■ **ABOUT THIS TASK**: In your copy of the data, include no pictures and alter nothing else.

■ **Records from a dataset**:

[Start of Attachment]

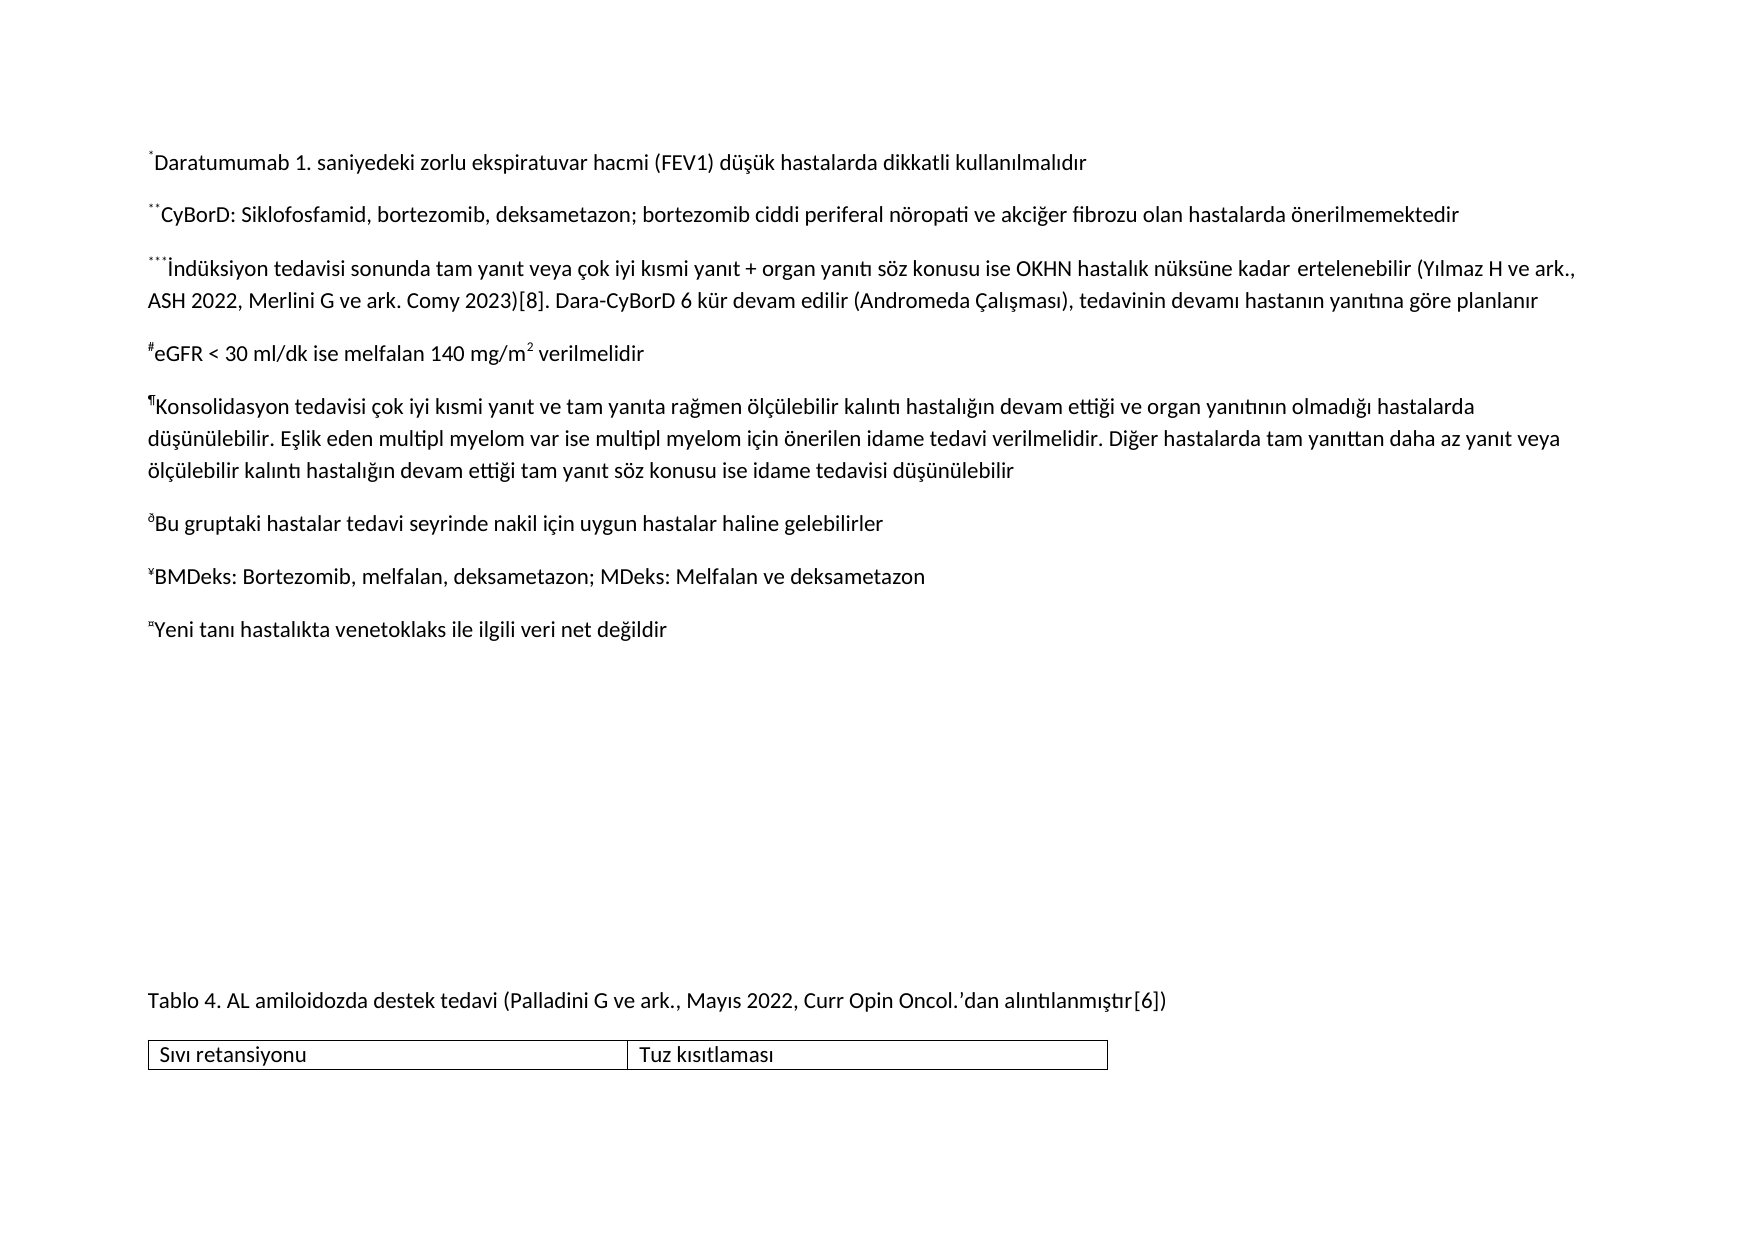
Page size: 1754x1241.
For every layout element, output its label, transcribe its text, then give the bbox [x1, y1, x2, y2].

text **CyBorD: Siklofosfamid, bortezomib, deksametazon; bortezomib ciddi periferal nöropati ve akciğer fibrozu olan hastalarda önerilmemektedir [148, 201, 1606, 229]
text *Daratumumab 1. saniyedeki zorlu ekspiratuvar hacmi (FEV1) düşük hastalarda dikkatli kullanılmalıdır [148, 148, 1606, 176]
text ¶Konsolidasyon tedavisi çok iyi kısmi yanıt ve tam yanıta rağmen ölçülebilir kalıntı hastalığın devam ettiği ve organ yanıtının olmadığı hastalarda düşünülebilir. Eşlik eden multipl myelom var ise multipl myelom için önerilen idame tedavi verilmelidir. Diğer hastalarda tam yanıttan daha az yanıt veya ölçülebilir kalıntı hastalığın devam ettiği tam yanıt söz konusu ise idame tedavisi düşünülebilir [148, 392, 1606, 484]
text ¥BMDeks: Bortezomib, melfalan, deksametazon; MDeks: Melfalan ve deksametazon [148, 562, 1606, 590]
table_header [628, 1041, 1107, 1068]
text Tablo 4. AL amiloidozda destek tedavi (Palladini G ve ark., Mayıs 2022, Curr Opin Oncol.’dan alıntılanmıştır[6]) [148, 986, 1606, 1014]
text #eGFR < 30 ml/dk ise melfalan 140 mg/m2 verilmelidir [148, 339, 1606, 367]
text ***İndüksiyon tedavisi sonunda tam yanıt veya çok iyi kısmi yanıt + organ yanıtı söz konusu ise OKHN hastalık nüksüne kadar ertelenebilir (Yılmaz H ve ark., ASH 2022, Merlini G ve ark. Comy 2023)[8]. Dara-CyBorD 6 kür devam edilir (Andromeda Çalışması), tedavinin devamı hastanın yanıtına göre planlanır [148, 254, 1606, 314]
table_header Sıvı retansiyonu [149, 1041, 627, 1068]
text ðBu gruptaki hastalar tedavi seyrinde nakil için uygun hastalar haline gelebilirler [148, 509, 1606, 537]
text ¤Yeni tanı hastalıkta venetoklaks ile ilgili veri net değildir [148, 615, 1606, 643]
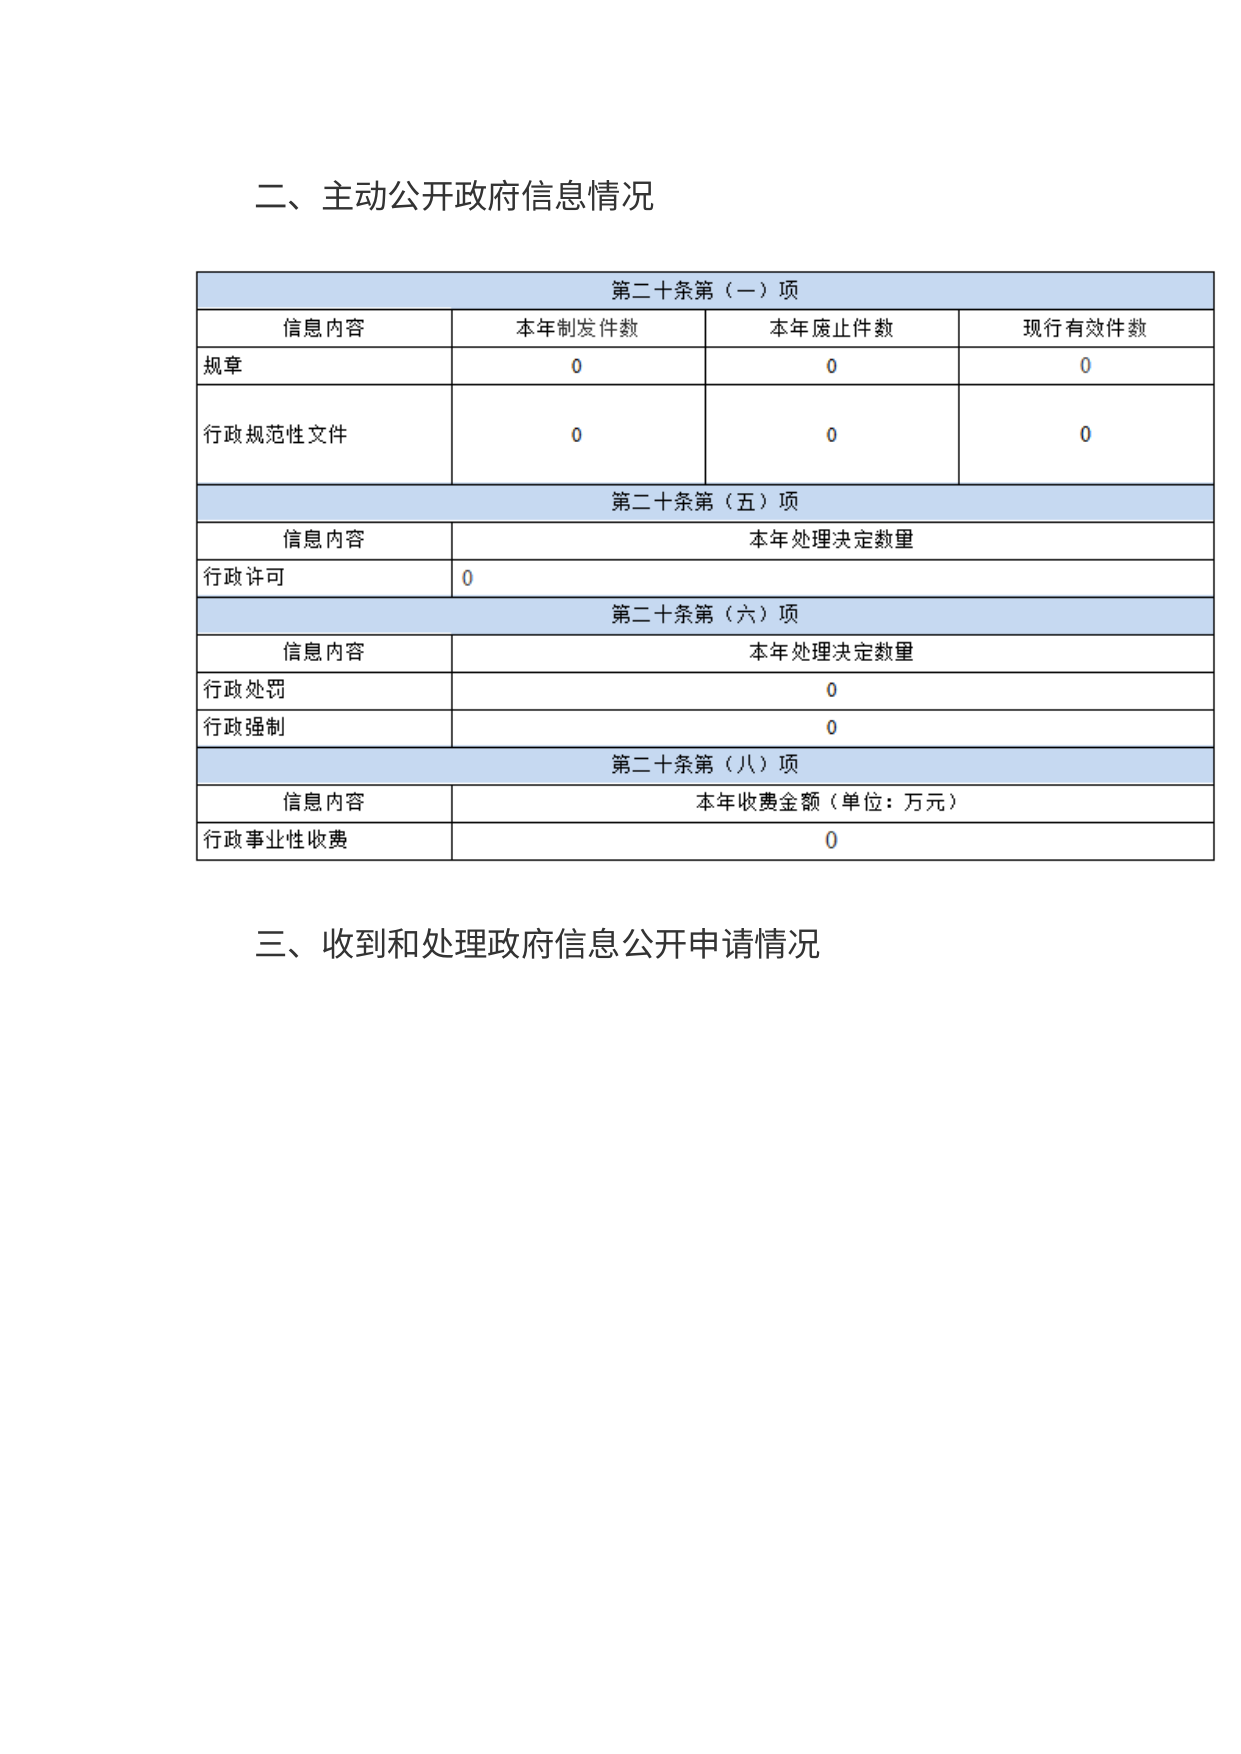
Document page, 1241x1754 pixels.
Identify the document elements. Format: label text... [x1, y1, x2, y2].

[End of Attachment]

■ **RESPONSE TO THE EXERCISE**:
Page size: 1754x1241.
For every layout element, output its label, transcribe its text, then give the bbox [x1, y1, x2, y2].

text **CyBorD: Siklofosfamid, bortezomib, deksametazon; bortezomib ciddi periferal nöropati ve akciğer fibrozu olan hastalarda önerilmemektedir [148, 201, 1606, 229]
text *Daratumumab 1. saniyedeki zorlu ekspiratuvar hacmi (FEV1) düşük hastalarda dikkatli kullanılmalıdır [148, 148, 1606, 176]
text ¶Konsolidasyon tedavisi çok iyi kısmi yanıt ve tam yanıta rağmen ölçülebilir kalıntı hastalığın devam ettiği ve organ yanıtının olmadığı hastalarda düşünülebilir. Eşlik eden multipl myelom var ise multipl myelom için önerilen idame tedavi verilmelidir. Diğer hastalarda tam yanıttan daha az yanıt veya ölçülebilir kalıntı hastalığın devam ettiği tam yanıt söz konusu ise idame tedavisi düşünülebilir [148, 392, 1606, 484]
text ¥BMDeks: Bortezomib, melfalan, deksametazon; MDeks: Melfalan ve deksametazon [148, 562, 1606, 590]
table_header [628, 1041, 1107, 1068]
text Tablo 4. AL amiloidozda destek tedavi (Palladini G ve ark., Mayıs 2022, Curr Opin Oncol.’dan alıntılanmıştır[6]) [148, 986, 1606, 1014]
text #eGFR < 30 ml/dk ise melfalan 140 mg/m2 verilmelidir [148, 339, 1606, 367]
text ***İndüksiyon tedavisi sonunda tam yanıt veya çok iyi kısmi yanıt + organ yanıtı söz konusu ise OKHN hastalık nüksüne kadar ertelenebilir (Yılmaz H ve ark., ASH 2022, Merlini G ve ark. Comy 2023)[8]. Dara-CyBorD 6 kür devam edilir (Andromeda Çalışması), tedavinin devamı hastanın yanıtına göre planlanır [148, 254, 1606, 314]
table_header Sıvı retansiyonu [149, 1041, 627, 1068]
text ðBu gruptaki hastalar tedavi seyrinde nakil için uygun hastalar haline gelebilirler [148, 509, 1606, 537]
text ¤Yeni tanı hastalıkta venetoklaks ile ilgili veri net değildir [148, 615, 1606, 643]
Document page, 1241x1754 pixels.
Identify the document elements. Format: label text... [x1, y1, x2, y2].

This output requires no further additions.